- **PROVIDED PASSAGE**:
───
Hank Egan Describes the Cavaliers' Efforts to Become San Antonio East

Where did the defensive principles taught by San Antonio Spurs Coach Gregg Popovich originate? Few people are more qualified to answer this question than Cleveland Cavaliers Assistant Coach Hank Egan, who has four decades of basketball coaching experience, including 23 years as a Division I head coach at the Air Force Academy and the University of San Diego, where he won West Coast Conference Coach of the year honors in 1986 and 1987. Egan played for Hall of Fame Coach Ben Carnevale at the Naval Academy before becoming the head coach at Air Force.

Popovich served as Egan's assistant coach at Air Force--and the two were reunited in San Antonio a decade and a half later, this time with Popovich taking the role of head coach.
Current Cleveland Cavaliers coach Mike Brown played for Egan at the University of San Diego. Popovich added Egan to his staff in San Antonio; the Spurs made the playoffs seven times and won the 1999 NBA championship during Egan’s eight years with the team.

The Cleveland Cavaliers are trying to become "San Antonio East," importing three members of the Spurs' brain trust: Danny Ferry, who is now the Cavs' General Manager, Lance Blanks, who is Ferry's Assistant General Manager, and Egan.

Friedman: “Based on your experience coaching in college as well as in the pros, when you come to a new team where do you start in terms of implementing your defensive principles? Where do you start as a base for getting the team to play the kind of defense that you want it to play?”

Egan: “You always start at the basket and work out. How you play post-up players dictates how you play the rest of the game. We’re a team that fronts, so therefore we need a lot of backside help. We try to keep the ball out of the middle because our bigs can’t help there because they are on the frontside. We try to force the ball to the outside and get a lot of backside help, but it starts because we want to front the post.”
───
Dataset records
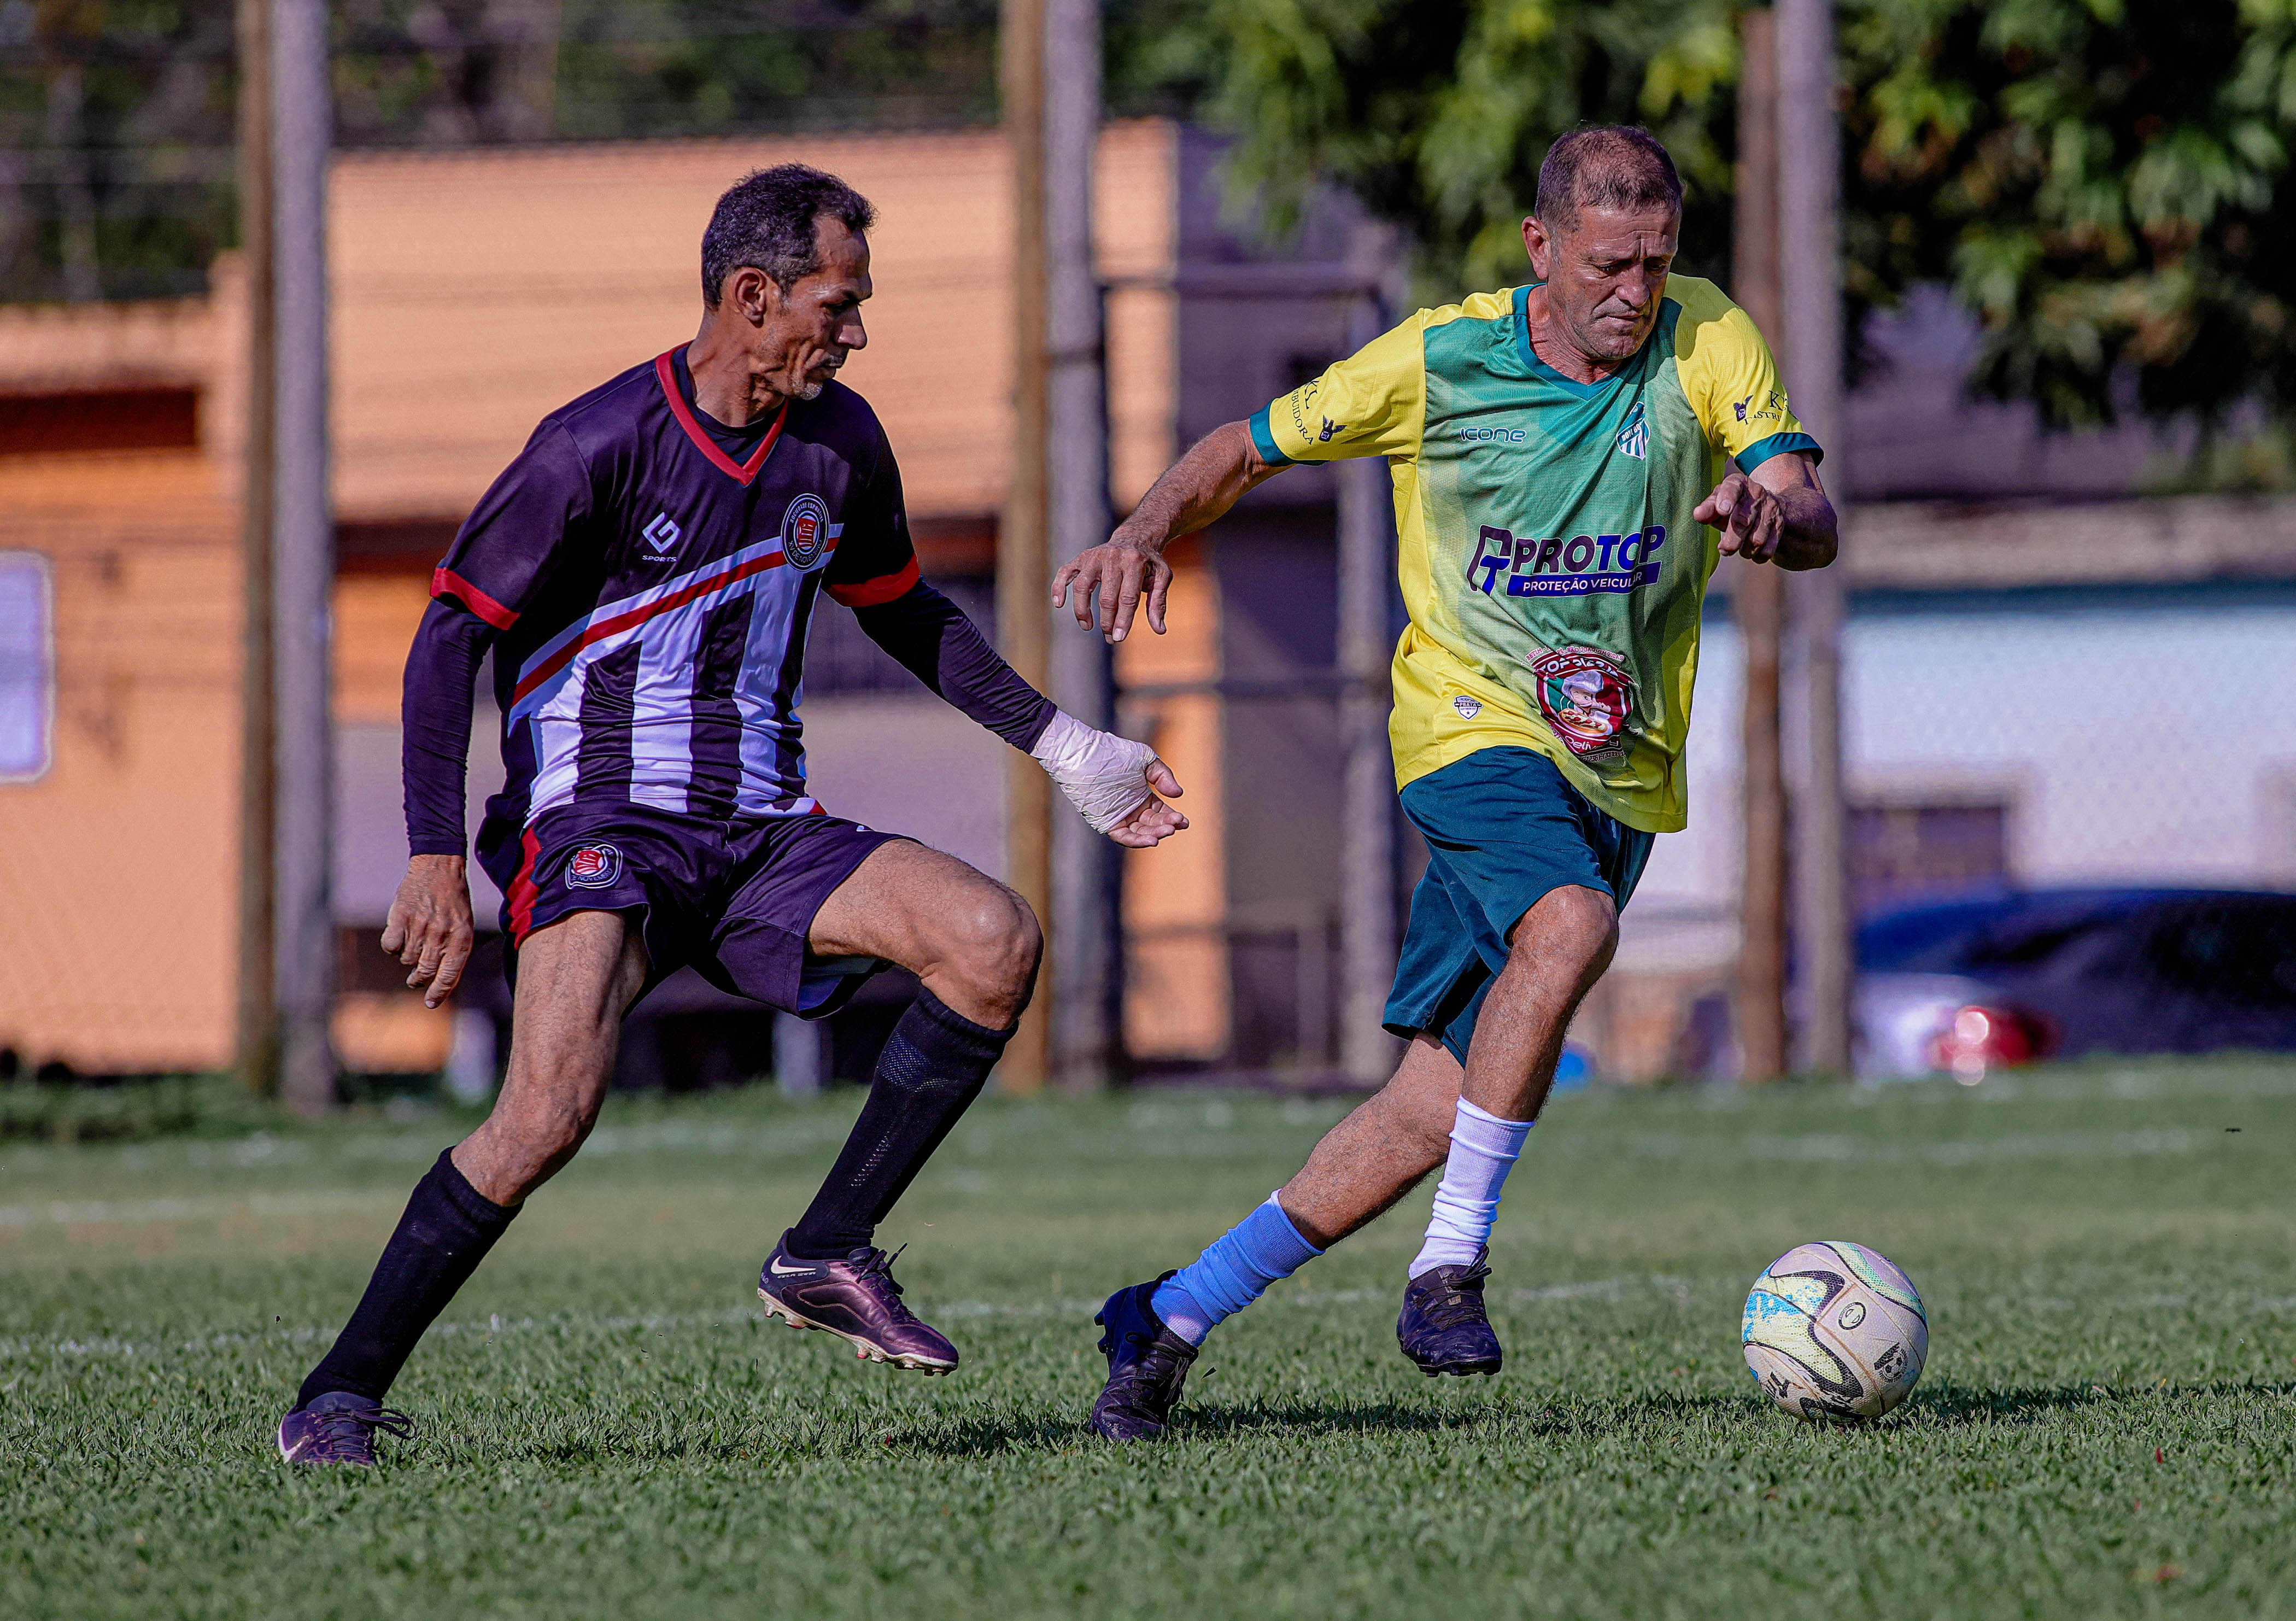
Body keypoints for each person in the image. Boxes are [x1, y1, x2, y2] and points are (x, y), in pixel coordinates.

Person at [277, 163, 1187, 1466]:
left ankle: (824, 1251)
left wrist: (1066, 745)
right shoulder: (591, 446)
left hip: (765, 829)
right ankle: (339, 1395)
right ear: (752, 298)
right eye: (839, 302)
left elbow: (905, 609)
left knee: (993, 939)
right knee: (546, 1112)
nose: (857, 330)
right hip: (598, 819)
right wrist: (433, 855)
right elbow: (446, 639)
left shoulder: (843, 444)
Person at [1055, 126, 1839, 1441]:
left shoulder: (1709, 338)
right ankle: (1448, 1269)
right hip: (1467, 728)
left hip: (1617, 766)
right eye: (1607, 264)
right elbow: (1245, 446)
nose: (1634, 292)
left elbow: (1805, 505)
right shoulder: (1438, 359)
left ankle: (1170, 1314)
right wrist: (1141, 532)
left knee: (1433, 1105)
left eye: (1654, 262)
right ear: (1541, 248)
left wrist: (1776, 516)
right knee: (1572, 926)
───
- **PARTS OF THE EXERCISE**:
• 1. Using the Hank Egan interview, state whether each statement agrees with it, answering yes or no and quoting the words that decide each answer: (a) Egan won West Coast Conference Coach of the Year honors in 1986 and 1987; (b) Mike Brown played for Egan at the Air Force Academy; (c) Egan says his team tries to force the ball into the middle.
• 2. Return everything in the Hank Egan interview from "Popovich served as" down to "Manager, and Egan.", copied without change.
Nothing in the rows is needed for this work.

- **RESPONSES TO THE TASKS**:
• 1.
(a) Yes: "where he won West Coast Conference Coach of the year honors in 1986 and 1987"
(b) No: "Current Cleveland Cavaliers coach Mike Brown played for Egan at the University of San Diego."
(c) No: "We try to keep the ball out of the middle because our bigs can’t help there because they are on the frontside. We try to force the ball to the outside"

• 2.
Popovich served as Egan's assistant coach at Air Force--and the two were reunited in San Antonio a decade and a half later, this time with Popovich taking the role of head coach.
Current Cleveland Cavaliers coach Mike Brown played for Egan at the University of San Diego. Popovich added Egan to his staff in San Antonio; the Spurs made the playoffs seven times and won the 1999 NBA championship during Egan’s eight years with the team.

The Cleveland Cavaliers are trying to become "San Antonio East," importing three members of the Spurs' brain trust: Danny Ferry, who is now the Cavs' General Manager, Lance Blanks, who is Ferry's Assistant General Manager, and Egan.